The regime may or may not have used chemical weapons in Ghouta. It certainly has used them in the past. According to Human Rights Watch, 85 chemical weapons attacks have been reported in Syria, with around 50 attributed to the regime.
Yet the evidence for the latest attack is not definitive -- and only an independent inquiry with full powers can provide this. If the kind of action that President Trump describes is really about chemical weapons use, then this must be the next step.
Punishing the regime is the publicly stated rationale. This happened last April, when Trump launched 59 cruise missiles at an airbase in Syria. Was this punishment, or perhaps nothing more than an inconsequential fireworks display?
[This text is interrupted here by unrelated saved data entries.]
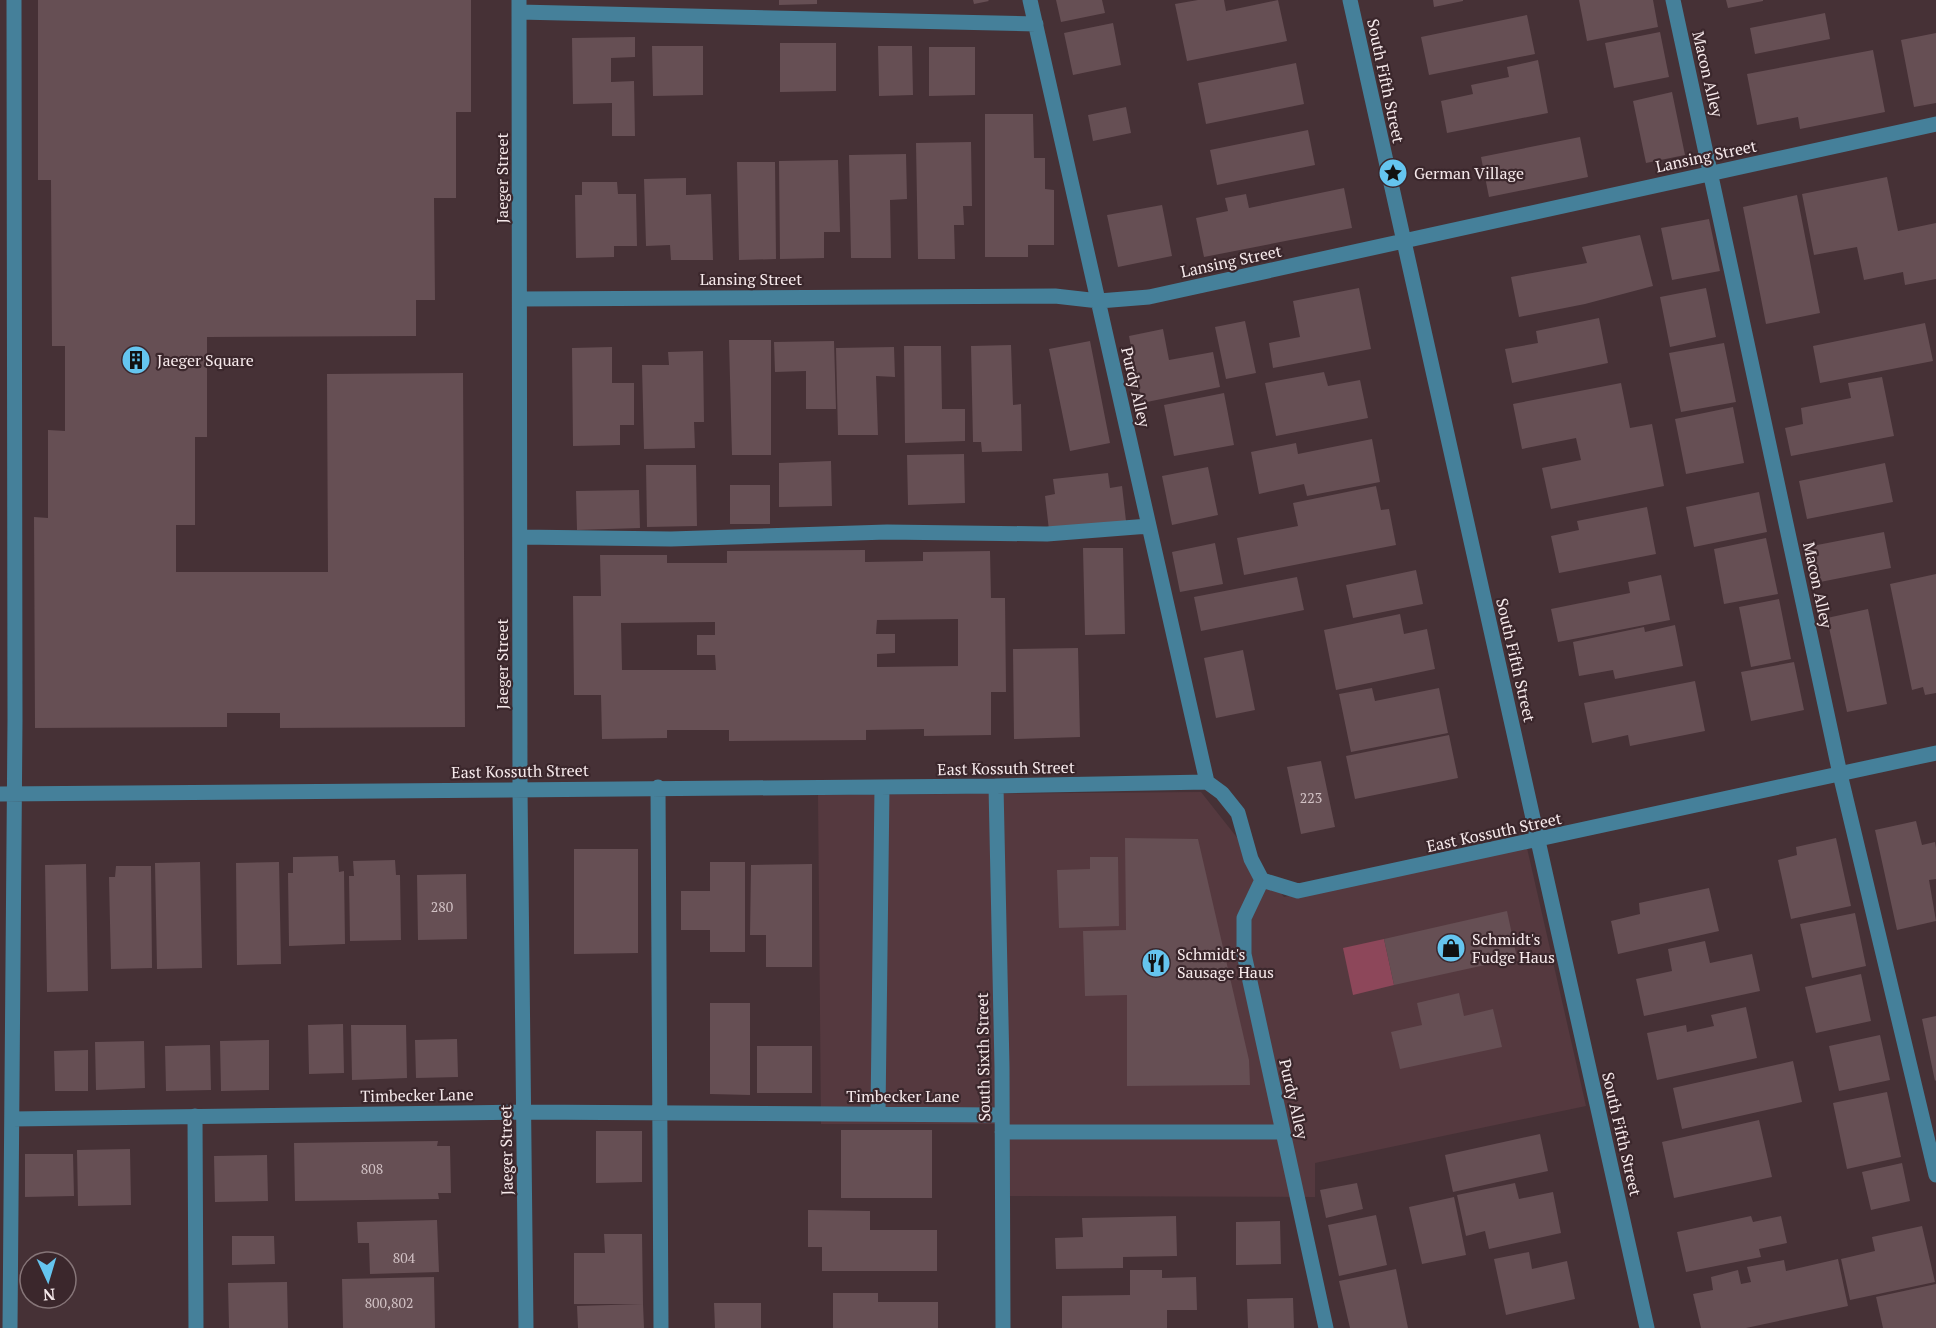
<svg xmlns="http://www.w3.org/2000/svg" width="1936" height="1328" viewBox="0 0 1936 1328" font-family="'PT Serif',serif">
<rect width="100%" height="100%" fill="#463136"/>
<!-- built -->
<path fill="#55393f" d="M1201,792L1284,897L1527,848L1586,1106L1315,1163V1197L995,1196V1124H821L818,795Z"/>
<!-- green -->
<path fill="#8d475a" d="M1384,939L1394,985L1353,995L1343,948Z"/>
<!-- building -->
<path fill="#664f54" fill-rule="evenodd" d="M38,0H471V112H456V198H434L435,300H416V336L207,337V437H195V525H176V572H328L327,374L463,373L465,727L280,728V713H227V727L35,728L34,517L48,518V430L65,431V346H52L51,180H38Z
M779,0H817V4L779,5Z
M973,0H988L989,1L974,4Z
M1056,0H1102L1105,13L1061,22Z
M1198,0H1224L1226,11L1278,0L1287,41L1187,61L1175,4Z
M1433,0H1463V1L1434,7Z
M1579,0H1653L1658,27L1587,41Z
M1726,0H1763V1L1728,8Z
M1825,13L1830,39L1755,54L1750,28Z
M1527,15L1535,54L1429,75L1421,37Z
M1113,23L1121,65L1073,75L1064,33Z
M1660,32L1669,77L1614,88L1605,43Z
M1936,33V103L1914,107L1901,40Z
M635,37V57L611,58V82L634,81L635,136H612V103L573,104L572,38Z
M780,43H836V91L780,92Z
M652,46H703V95L653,96Z
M878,46H912L913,95L879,96Z
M929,47H975V95L929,96Z
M1873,50L1885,112L1800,129L1798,117L1757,125L1747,74Z
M1538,60L1548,113L1447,133L1441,101L1473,94L1471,85L1509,77L1507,67Z
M1296,63L1304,104L1206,124L1198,83Z
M1672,92L1685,155L1646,163L1633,101Z
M1126,107L1131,133L1093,141L1088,115Z
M985,114H1033L1034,158H1045V189L1054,190V245H1028V257H985Z
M1308,130L1315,165L1217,185L1210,150Z
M1580,137L1588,177L1489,197L1481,157Z
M971,142L972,206H963L964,225H954L955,259H918L916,143Z
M906,154L907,199L890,200L891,258H851L849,155Z
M838,160L840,232H824V258L780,259L779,161Z
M737,162H775L776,259L739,260Z
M1887,177L1898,231L1936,223V279L1905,285L1903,272L1864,280L1857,247L1814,255L1802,194Z
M686,178V195L711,194L713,260H671L670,245L646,246L644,179Z
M582,182H617L618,194H636L637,246H614V257L576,258L575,195H582Z
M1344,188L1352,228L1204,257L1196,218L1228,211L1225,198L1246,194L1249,208Z
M1797,195L1820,313L1766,324L1743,207Z
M1162,205L1172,256L1118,267L1107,215Z
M1709,219L1720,271L1672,280L1661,228Z
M1640,235L1653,286L1585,304L1519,317L1511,277L1587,263L1582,247Z
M1359,288L1371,349L1273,368L1269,343L1300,337L1293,301Z
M1706,288L1716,337L1670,347L1660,297Z
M1599,318L1608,363L1512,383L1505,349L1538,343L1536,331Z
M1245,321L1256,373L1226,379L1215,327Z
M1925,323L1933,361L1820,383L1813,346Z
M1163,329L1169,360L1213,352L1220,387L1142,403L1129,336Z
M729,340H771V455H732Z
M834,341L836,409H806V371L775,372L774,342Z
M1090,341L1110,443L1070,451L1049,349Z
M1724,343L1736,402L1681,412L1669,353Z
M1011,345L1013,405L1021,404L1022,451L982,452L981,442H973L971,346Z
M904,346H941L942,409H965V441L905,443Z
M612,347V383H634V425H620V445L573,446L572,348Z
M894,347L895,377L876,376L878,435H838L836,348Z
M703,351L704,422H694L695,448L644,449L642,365H669L668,352Z
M1324,372L1328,386L1360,380L1368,418L1276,436L1265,383Z
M1882,377L1894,436L1791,456L1785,428L1803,424L1801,408L1851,398L1848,383Z
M1621,383L1630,428L1652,424L1664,486L1551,509L1542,468L1581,460L1576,438L1522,449L1513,404Z
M1224,393L1234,445L1174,456L1164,405Z
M1733,407L1744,463L1686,474L1675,419Z
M1372,439L1380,482L1307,496L1304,484L1259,494L1251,452L1296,443L1298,454Z
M964,454L965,503L908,505L907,455Z
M831,461L832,506L779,507V463Z
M1885,463L1893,502L1807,519L1799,481Z
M646,465H696L697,526L647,527Z
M1208,467L1218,515L1172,525L1162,476Z
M1108,473L1110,488L1122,486L1126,521L1049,530L1045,496L1055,494L1053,479Z
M730,485H770V524H730Z
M1376,486L1381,510L1389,509L1396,545L1244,575L1237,538L1298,526L1293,503Z
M639,490L640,528L577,530L576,491Z
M1759,492L1767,532L1694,547L1686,507Z
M1647,507L1656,554L1559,573L1551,536L1579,530L1577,521Z
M1884,532L1891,568L1820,582L1812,546Z
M1766,538L1778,594L1724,604L1714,549Z
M1215,543L1223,584L1180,592L1172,552Z
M1083,548H1123L1125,634L1085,635Z
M865,550V562L923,561V552L990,551L991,598H1005L1006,692H991V735L924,736V729L866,730V740L729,741V730H667V738L602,739L601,695H574L573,596H601L600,555H667V563H727V551ZM958,619V666L877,667V654L895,653V634H876L877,620ZM715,622V635H697V655H715L716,670H622L621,623Z
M1416,570L1423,604L1353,618L1346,585Z
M1936,574V693L1925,695L1923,687L1912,690L1890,584Z
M1661,575L1670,620L1558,642L1551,609L1630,593L1628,582Z
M1297,577L1304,610L1201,631L1194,597Z
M1779,599L1791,659L1751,667L1739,607Z
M1868,609L1887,704L1847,712L1827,618Z
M1400,614L1404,634L1427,629L1435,669L1336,690L1324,630Z
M1675,625L1683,666L1615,679L1613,670L1579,676L1573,642L1644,627L1645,632Z
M1078,648L1080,737L1014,739L1013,649Z
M1243,650L1255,710L1216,718L1204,658Z
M1794,662L1804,710L1751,721L1741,672Z
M1695,681L1705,731L1630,746L1628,735L1592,743L1584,703Z
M1372,688L1375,701L1439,688L1448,733L1351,752L1339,694Z
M1449,735L1458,778L1355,799L1346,756Z
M1321,761L1335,827L1301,834L1287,767Z
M1916,821L1922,845L1935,842L1936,848V879L1929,880L1936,921L1897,930L1875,830Z
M1125,838L1198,839L1249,1060L1250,1085L1127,1086V995L1085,996L1083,931L1126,930Z
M1836,838L1851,906L1791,919L1778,860L1797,855L1796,847Z
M574,849H638V953L574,954Z
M338,856L339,872L344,871L345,944L289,946L288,873H293V857Z
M1090,857H1118L1119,926L1059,928L1057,870L1090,869Z
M395,860L396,875H400L401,940L350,941L349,876H354L353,861Z
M200,862L202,968L157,969L155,863Z
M279,862L281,964L237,965L236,863Z
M710,862H745V952H710V930H681V891H710Z
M86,864L88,991L47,992L45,865Z
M812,864V967H766V935H750L751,865Z
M116,866H151L152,968L111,969L109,877H115Z
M466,874L467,939L418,940L417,875Z
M1709,888L1719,931L1618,954L1611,921L1640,914L1639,903Z
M1507,911L1517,958L1394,985L1384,939Z
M1855,913L1866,966L1812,978L1800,924Z
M1705,941L1710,963L1752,954L1760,991L1644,1016L1636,979L1672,971L1668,949Z
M1861,974L1871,1021L1816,1033L1805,987Z
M1459,993L1464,1016L1493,1009L1502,1047L1400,1069L1391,1032L1422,1025L1417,1003Z
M710,1003H750V1095L710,1094Z
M1746,1007L1757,1058L1657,1080L1647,1033L1686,1025L1687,1032L1714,1026L1711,1015Z
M1936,1016V1080L1935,1081L1922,1019Z
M343,1024L344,1073L309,1074L308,1025Z
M351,1025H406L407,1078L352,1080Z
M1880,1035L1890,1080L1839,1091L1829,1046Z
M457,1039L458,1077L416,1078L415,1040Z
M269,1040V1090L221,1091L220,1041Z
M144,1041L145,1088L96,1090L95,1042Z
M210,1045L211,1090L166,1091L165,1046Z
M757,1046H812V1093H757Z
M88,1050V1091H55L54,1051Z
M1793,1061L1802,1102L1682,1129L1673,1088Z
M1887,1092L1901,1157L1847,1169L1833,1103Z
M1759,1120L1772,1177L1674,1198L1662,1142Z
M841,1130H932V1198H841Z
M596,1131H642V1182L596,1183Z
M1540,1134L1548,1171L1453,1192L1445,1155Z
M438,1141L437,1146H450L451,1193H438L439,1199L295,1201L294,1143Z
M130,1149L131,1205L78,1206L77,1150Z
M25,1154H73L74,1196L25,1197Z
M267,1155L268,1201L215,1202L214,1156Z
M1902,1163L1910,1201L1871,1210L1862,1172Z
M1357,1183L1363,1209L1326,1218L1320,1190Z
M1515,1183L1519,1199L1553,1192L1561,1233L1489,1249L1485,1231L1466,1236L1457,1195Z
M1454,1197L1466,1255L1422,1264L1409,1207Z
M808,1210L870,1211V1230H937V1271H822V1247H808Z
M1376,1215L1387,1265L1339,1276L1328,1225Z
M1176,1216L1177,1256L1123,1257V1268L1056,1269L1055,1238L1083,1237L1082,1218Z
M1751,1216L1753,1222L1781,1216L1787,1243L1759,1249L1761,1257L1686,1272L1677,1232Z
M437,1220L439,1272L370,1274L369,1243H358L357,1222Z
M1280,1221L1281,1264L1236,1265V1222Z
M1922,1226L1935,1282L1850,1300L1841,1259L1875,1251L1872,1237Z
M604,1234H642L643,1304H574V1253H605Z
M232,1236H274L275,1264L232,1265Z
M1529,1252L1532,1269L1567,1261L1575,1299L1506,1315L1494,1259Z
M1838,1259L1848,1306L1746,1328H1701L1693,1294L1713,1290L1711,1277L1738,1270L1741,1284L1751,1282L1747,1267L1784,1260L1786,1271Z
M1396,1269L1408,1328H1350L1339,1281Z
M1130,1270H1162V1278L1196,1277L1197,1310H1167V1328H1062V1296L1130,1295Z
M434,1277L435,1328H343L342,1279Z
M287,1282L288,1328H229L228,1283Z
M1936,1284V1328H1883L1876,1297Z
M833,1293H878V1302H938V1328H833Z
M1293,1298L1294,1328H1248L1247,1299Z
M714,1303H761V1328H715Z
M643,1304L644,1328H578L577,1306Z"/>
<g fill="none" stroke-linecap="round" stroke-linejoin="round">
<!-- minor -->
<path stroke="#45809a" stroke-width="15" d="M519,0L520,789L526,1328
M1030,0L1207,782
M1350,0L1647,1328
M1673,0L1840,774L1936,1175
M519,12L1036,24
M520,299L1055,296L1099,301L1149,297L1936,124
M520,537L671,539L887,532L1047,534L1149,526
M996,786L1002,1067L1003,1328
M658,787L661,1328
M0,794L996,786L1207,782L1222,793L1238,813L1251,859L1262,880L1298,891L1936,753
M1262,880L1244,918V954L1326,1328
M878,1114L882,787
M195,1116L196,1328
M12,1119L524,1112L1002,1115
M1002,1132H1283
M10,1328L15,720L14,0"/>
</g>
<!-- icons -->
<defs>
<g id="sight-disc" transform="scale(1.5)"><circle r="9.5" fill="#65c5ef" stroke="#3b272c"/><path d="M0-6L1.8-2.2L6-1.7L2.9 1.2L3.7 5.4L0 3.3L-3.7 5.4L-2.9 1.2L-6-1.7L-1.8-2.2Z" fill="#111"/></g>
<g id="building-disc" transform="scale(1.5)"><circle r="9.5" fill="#65c5ef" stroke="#3b272c"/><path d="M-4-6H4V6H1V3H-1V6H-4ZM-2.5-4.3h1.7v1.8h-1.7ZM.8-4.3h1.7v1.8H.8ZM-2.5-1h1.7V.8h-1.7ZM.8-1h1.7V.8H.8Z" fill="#111"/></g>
<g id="shop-disc" transform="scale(1.5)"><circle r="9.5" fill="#65c5ef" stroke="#3b272c"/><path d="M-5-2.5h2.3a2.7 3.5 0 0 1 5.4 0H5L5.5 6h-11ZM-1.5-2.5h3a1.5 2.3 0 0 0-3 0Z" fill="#111"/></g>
<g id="restaurant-disc" transform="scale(1.5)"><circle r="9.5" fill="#65c5ef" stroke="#3b272c"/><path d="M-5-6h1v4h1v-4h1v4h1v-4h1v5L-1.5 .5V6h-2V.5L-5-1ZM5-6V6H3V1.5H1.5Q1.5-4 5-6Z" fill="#111"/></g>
</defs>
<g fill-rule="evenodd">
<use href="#sight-disc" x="1393" y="173"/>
<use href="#building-disc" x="136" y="360"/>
<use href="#shop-disc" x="1451" y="948"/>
<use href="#restaurant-disc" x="1156" y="963"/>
</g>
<g text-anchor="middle" stroke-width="4.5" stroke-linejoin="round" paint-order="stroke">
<!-- number labels -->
<g font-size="14" fill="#d2c2c5">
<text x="1311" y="803">223</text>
<text x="442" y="912">280</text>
<text x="372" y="1174">808</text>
<text x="404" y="1263">804</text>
<text x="389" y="1308">800,802</text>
</g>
<!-- street labels -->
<g font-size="16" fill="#f6e9eb" stroke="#3b272c">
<text transform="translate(1708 74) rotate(77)" y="6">Macon Alley</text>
<text transform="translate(1386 81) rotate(78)" y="6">South Fifth Street</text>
<text transform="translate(1706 156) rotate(-12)" y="6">Lansing Street</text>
<text transform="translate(502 178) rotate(-90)" y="6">Jaeger Street</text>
<text transform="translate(1231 261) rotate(-12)" y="6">Lansing Street</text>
<text x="751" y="285">Lansing Street</text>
<text transform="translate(1136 387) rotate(77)" y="6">Purdy Alley</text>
<text transform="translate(1818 585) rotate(78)" y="6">Macon Alley</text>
<text transform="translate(1516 660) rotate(77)" y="6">South Fifth Street</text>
<text transform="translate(502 664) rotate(-90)" y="6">Jaeger Street</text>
<text transform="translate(1006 768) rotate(-1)" y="6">East Kossuth Street</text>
<text transform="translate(520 771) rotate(-1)" y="6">East Kossuth Street</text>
<text transform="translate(1494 832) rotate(-12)" y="6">East Kossuth Street</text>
<text transform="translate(983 1057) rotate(-91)" y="6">South Sixth Street</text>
<text transform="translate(417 1095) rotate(-1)" y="6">Timbecker Lane</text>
<text x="903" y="1102">Timbecker Lane</text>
<text transform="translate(1294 1099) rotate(77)" y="6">Purdy Alley</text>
<text transform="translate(1622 1134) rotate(77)" y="6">South Fifth Street</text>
<text transform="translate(506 1150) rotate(-91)" y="6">Jaeger Street</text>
</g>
<!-- poi labels -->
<g font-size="16" fill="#f6e9eb" stroke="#3b272c" text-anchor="start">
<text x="1414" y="179">German Village</text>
<text x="157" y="366">Jaeger Square</text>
<text x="1472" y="945">Schmidt's<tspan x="1472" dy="18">Fudge Haus</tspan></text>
<text x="1177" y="960">Schmidt's<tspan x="1177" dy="18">Sausage Haus</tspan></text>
</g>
</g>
<!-- north arrow -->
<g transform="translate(48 1280) rotate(176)"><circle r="28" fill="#3b272c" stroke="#867578" stroke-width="1.5"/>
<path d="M0-4.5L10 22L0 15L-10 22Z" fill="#65c5ef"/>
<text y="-9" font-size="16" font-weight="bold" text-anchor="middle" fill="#f6e9eb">N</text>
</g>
</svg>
The base was back up and running within 24 hours. A month later, Russian Foreign Minister Sergey Lavrov was inside the Oval Office, listening to Trump as he handed over classified intelligence.
If the US -- along with its French and British allies -- does launch more strikes, what would be different?
It is hard to identify targets that would have a more effective outcome than the kind of airbase that Trump hit last year. Degrading the Syrian regime's military machine is an option, but it will not prevent the defeat of what is left of the regime's armed Syrian Arab opponents.
Regime change by missiles is not possible. And the West should be wary of the destruction of the state and its institutions -- given the disastrous example of what happened in Iraq.
However, even less clear -- but just as important -- than the immediate outcome of more missiles is Trump's agenda in Syria. One week, he declares he wants to withdraw US forces from Syria; next he is promising that missiles "will be coming, nice and new and 'smart'!"
One moment he embraces the Russians, the next he is goading them. His agenda has never included humanitarian concern for Syrians -- a group of people he has denied entry into the US. He has also cut aid funding to that country.
Trump has consistently outlined two key US aims in Syria, neither of which includes regime change: defeat ISIS and push out Iran.
He believes that ISIS is defeated -- a questionable assumption -- leaving him with Iran.
Iran has been central plank of Trump's otherwise-thin foreign policy since he took office. He wants to tear up the nuclear deal and has befriended both Israel's Prime Minister Benjamin Netanyahu and Saudi Arabia's Crown Prince Mohammed Bin Salman. Both men are fierce critics of Iran.
But it isn't just the US that wants rid of Iran. It is pretty much every single other actor operating in Syria, including Israel, Turkey, the Gulf States and -- yes -- Russia.
And what has been the impact of Trump's threat inside Syria? The Syrian regime has had to turn to Russia as the sole power that can protect it from the US. Russia's influence has been boosted because simply, the Iranians cannot scare off the Americans.
Remember, it is not Russia's presence in Syria that Trump has a problem with -- it is Iran's.
As this drama unfolds, watch carefully for how it impacts Iran. You might get more of a clue as to the President's ultimate endgame in the Middle East.